Tam dört yıl sonra, bir katliama daha uyandı Türkiye.
Suruç’ta “Kobani’yi inşa ediyoruz” kampanyası dâhilinde, Kobane’li çocuklara eğitim malzemesi ve oyuncaklar götürmek için toplanan Sosyalist Gençlik Dernekleri Federasyonu’na bağlı gençlerin ortasında, bir IŞİD militanı kendini patlattı. Otuz üç kişi hayatını kaybetti.
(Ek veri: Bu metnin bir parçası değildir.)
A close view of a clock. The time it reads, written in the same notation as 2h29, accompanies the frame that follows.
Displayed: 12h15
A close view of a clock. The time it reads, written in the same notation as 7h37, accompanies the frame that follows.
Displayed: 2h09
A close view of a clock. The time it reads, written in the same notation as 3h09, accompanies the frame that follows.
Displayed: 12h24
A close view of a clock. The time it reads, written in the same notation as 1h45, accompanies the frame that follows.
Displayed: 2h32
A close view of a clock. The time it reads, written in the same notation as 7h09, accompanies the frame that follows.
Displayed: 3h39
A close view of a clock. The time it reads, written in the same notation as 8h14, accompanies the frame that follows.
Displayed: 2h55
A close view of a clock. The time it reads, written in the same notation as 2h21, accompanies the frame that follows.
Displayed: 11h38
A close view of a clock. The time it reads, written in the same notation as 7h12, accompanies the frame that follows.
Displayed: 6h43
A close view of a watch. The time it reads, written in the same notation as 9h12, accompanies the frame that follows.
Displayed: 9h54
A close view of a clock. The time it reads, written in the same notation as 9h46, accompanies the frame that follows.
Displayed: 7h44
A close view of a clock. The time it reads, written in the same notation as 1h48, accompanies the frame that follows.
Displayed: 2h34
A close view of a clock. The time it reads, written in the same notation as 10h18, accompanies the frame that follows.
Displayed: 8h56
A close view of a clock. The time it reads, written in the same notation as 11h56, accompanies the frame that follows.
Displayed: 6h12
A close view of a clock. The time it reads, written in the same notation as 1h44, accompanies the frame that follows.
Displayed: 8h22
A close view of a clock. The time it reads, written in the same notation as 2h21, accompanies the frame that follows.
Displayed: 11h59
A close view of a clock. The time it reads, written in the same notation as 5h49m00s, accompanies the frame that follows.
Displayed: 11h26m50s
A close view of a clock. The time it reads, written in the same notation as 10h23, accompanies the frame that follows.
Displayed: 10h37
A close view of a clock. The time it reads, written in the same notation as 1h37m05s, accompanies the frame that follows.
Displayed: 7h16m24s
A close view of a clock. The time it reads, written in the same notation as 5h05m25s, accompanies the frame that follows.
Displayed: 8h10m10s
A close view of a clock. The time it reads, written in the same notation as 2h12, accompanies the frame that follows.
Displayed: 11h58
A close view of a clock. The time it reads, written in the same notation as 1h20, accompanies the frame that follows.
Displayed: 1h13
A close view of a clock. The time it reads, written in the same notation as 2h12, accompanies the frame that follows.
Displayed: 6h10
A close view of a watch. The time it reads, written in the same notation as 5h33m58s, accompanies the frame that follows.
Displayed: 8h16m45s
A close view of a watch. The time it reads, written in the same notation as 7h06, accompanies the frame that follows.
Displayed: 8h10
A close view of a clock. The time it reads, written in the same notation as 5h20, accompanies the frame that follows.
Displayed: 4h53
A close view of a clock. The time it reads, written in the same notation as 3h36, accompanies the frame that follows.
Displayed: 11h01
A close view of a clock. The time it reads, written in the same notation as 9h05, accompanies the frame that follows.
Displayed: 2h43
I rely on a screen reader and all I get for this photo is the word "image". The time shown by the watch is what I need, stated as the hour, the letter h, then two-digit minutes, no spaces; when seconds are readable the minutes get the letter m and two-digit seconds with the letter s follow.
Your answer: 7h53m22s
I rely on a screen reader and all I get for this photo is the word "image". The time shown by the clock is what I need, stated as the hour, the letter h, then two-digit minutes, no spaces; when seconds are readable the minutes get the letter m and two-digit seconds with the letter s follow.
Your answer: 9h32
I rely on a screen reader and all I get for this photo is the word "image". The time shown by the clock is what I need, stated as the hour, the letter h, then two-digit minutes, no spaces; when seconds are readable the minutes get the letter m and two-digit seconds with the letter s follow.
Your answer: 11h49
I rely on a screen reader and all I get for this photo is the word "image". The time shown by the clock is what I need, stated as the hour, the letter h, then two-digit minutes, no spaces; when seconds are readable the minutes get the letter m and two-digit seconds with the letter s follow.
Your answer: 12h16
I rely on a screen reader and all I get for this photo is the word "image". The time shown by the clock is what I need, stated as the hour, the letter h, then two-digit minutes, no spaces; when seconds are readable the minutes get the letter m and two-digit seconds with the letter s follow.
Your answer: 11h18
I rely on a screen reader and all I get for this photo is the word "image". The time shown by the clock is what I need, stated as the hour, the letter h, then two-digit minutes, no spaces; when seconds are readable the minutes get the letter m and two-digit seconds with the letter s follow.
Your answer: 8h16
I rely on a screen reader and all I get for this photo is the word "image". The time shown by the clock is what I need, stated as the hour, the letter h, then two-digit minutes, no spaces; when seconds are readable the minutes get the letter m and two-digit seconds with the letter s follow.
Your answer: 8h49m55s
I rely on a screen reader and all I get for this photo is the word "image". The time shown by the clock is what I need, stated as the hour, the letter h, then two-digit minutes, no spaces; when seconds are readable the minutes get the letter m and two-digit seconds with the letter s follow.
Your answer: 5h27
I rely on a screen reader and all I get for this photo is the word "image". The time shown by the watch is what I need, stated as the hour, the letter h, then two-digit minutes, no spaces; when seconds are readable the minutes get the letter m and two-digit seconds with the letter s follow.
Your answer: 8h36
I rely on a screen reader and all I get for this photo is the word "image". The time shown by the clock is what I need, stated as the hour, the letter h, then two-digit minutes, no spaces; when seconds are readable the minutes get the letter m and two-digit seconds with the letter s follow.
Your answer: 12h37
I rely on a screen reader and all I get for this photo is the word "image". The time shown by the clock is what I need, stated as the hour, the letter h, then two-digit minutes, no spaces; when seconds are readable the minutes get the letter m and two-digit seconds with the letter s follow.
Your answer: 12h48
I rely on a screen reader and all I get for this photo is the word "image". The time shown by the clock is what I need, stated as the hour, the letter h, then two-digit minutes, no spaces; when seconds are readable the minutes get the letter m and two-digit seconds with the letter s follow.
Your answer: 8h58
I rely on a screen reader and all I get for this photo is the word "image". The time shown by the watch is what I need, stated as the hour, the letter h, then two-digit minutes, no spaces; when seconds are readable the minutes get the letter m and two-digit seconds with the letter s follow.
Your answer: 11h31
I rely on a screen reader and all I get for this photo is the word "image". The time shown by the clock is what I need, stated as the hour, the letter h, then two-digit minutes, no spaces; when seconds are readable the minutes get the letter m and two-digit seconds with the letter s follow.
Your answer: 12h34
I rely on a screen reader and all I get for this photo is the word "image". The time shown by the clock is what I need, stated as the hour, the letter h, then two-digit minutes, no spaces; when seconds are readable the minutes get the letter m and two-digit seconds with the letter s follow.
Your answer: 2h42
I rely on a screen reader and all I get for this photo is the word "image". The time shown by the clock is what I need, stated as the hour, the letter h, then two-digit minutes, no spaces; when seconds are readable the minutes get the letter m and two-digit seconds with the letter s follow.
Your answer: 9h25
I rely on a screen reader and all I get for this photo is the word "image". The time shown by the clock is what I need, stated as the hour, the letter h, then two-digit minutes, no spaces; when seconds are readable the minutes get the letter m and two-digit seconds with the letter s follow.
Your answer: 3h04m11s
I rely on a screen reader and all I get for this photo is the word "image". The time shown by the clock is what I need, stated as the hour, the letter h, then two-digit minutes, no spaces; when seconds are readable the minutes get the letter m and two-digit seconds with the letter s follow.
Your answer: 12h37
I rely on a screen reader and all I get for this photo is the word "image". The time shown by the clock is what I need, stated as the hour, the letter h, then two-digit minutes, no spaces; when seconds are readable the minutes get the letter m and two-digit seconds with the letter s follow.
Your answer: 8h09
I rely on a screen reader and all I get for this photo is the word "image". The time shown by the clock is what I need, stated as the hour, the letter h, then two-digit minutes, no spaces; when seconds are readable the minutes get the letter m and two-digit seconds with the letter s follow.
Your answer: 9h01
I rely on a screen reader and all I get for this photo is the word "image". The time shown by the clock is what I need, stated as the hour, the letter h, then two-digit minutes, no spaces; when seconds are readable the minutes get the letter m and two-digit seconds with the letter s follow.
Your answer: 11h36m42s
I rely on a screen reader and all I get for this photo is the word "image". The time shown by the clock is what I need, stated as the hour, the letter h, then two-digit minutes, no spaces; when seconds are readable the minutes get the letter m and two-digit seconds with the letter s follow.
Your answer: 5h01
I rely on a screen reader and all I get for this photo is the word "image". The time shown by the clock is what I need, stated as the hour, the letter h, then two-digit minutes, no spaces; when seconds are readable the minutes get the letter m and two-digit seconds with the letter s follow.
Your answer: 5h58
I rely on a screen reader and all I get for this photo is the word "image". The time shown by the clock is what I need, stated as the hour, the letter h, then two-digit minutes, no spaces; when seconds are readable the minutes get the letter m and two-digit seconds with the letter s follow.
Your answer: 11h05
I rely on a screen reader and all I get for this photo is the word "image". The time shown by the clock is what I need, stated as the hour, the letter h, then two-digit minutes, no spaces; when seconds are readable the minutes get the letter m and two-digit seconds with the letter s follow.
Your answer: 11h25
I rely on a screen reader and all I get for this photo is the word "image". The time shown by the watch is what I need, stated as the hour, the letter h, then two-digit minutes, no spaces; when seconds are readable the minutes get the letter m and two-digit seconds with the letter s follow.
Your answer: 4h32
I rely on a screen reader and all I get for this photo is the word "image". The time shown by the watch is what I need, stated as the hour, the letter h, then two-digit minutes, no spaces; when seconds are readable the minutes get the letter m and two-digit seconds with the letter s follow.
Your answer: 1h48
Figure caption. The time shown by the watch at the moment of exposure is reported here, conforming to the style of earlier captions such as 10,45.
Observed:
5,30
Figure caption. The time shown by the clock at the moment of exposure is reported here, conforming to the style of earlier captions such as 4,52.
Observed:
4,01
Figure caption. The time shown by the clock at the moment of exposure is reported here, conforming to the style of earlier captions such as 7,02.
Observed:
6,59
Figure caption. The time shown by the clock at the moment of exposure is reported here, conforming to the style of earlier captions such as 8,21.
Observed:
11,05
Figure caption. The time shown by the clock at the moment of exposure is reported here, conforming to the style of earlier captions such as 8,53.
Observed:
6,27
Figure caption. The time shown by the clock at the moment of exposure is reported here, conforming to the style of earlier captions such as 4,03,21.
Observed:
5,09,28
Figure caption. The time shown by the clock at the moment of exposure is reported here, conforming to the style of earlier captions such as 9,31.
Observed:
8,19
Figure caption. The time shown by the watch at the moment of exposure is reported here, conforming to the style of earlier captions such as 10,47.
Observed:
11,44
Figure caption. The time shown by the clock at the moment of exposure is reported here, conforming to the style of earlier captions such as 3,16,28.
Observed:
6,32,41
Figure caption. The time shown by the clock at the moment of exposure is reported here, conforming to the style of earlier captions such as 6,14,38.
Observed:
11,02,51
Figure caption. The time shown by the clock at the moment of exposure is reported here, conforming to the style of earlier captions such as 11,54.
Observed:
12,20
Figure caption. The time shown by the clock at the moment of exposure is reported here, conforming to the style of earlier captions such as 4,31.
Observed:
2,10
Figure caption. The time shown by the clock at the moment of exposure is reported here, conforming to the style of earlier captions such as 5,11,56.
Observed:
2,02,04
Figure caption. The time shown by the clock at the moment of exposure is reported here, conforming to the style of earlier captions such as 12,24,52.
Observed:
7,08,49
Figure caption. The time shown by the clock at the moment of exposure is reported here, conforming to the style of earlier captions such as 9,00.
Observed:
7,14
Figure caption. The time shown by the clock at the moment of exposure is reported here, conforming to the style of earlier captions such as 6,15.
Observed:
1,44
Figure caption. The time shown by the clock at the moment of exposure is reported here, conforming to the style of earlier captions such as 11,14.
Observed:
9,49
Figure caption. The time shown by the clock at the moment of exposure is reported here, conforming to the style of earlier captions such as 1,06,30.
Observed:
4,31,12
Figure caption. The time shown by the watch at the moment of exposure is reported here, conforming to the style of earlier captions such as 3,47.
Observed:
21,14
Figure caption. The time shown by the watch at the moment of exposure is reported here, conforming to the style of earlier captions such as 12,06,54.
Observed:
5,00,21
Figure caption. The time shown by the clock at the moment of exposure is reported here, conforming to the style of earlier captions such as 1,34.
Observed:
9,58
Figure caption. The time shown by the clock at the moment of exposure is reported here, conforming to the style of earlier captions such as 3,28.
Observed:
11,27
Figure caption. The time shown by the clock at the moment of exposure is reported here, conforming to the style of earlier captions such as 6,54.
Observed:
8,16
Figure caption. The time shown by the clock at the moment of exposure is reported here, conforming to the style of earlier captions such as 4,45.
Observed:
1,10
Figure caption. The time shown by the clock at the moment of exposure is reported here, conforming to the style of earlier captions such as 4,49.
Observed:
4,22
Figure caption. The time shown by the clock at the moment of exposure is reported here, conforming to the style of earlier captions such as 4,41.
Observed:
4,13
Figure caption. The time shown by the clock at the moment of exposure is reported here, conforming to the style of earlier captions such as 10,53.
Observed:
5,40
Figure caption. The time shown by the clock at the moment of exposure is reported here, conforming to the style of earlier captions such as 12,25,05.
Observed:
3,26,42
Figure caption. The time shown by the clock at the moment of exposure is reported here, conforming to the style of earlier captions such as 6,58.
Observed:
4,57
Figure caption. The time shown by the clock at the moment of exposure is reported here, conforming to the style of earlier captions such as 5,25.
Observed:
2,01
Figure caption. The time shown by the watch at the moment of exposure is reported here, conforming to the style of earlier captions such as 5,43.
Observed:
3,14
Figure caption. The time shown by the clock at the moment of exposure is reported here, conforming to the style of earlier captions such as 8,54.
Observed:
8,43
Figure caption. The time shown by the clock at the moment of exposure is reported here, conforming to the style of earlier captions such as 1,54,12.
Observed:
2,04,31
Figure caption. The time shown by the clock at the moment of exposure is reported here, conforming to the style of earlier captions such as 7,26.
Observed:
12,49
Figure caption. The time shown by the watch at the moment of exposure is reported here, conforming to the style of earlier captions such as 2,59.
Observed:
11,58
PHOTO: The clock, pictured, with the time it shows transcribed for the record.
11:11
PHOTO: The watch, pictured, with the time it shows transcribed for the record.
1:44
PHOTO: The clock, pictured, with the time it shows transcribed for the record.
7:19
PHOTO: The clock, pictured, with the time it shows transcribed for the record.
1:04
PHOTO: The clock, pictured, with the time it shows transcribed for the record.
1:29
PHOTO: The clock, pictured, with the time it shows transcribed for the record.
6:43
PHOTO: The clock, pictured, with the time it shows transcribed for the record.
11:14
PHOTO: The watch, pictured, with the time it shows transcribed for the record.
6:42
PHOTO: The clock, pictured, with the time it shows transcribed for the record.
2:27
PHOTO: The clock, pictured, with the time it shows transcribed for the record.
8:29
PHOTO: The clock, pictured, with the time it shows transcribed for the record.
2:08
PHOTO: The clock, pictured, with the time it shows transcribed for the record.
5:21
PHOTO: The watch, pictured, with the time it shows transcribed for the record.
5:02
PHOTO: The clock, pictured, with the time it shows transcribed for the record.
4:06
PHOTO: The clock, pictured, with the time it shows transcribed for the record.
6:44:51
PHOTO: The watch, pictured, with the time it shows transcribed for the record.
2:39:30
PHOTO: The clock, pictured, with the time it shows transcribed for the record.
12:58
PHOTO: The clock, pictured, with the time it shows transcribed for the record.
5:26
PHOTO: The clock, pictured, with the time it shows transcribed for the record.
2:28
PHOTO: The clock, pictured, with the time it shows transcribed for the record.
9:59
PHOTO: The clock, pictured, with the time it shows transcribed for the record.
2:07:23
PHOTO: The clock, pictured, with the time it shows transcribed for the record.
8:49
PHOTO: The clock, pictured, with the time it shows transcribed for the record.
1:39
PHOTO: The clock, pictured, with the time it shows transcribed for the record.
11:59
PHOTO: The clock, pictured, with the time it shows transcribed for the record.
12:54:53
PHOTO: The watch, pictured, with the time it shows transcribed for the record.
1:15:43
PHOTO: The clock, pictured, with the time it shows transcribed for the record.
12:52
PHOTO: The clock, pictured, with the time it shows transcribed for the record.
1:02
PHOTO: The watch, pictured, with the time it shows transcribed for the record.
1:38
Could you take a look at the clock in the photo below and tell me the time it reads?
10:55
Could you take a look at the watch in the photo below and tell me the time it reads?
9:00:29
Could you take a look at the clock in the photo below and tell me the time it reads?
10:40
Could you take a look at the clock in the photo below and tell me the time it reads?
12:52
Geriye parçalanmış oyuncaklar kaldı. Hiç oralı olmadı iktidar.
“Canlı bomba” saldırısı olabileceğine dair bir bilginin Suruç Emniyeti’ne aktarılmasına ve bu katliamı yapan Şeyh Abdurrahman Alagöz’ün “terör nitelikli aranan şahıs” olmasına rağmen, canlı bomba saatlerce Suruç’un içinde, kendinden emin dolaşmıştı.
Bunun hemen ardından, polislerin ortalığı gaza boğması işiyle, bir başka katliamda karışılacaktık; Ankara Gar Katliamı.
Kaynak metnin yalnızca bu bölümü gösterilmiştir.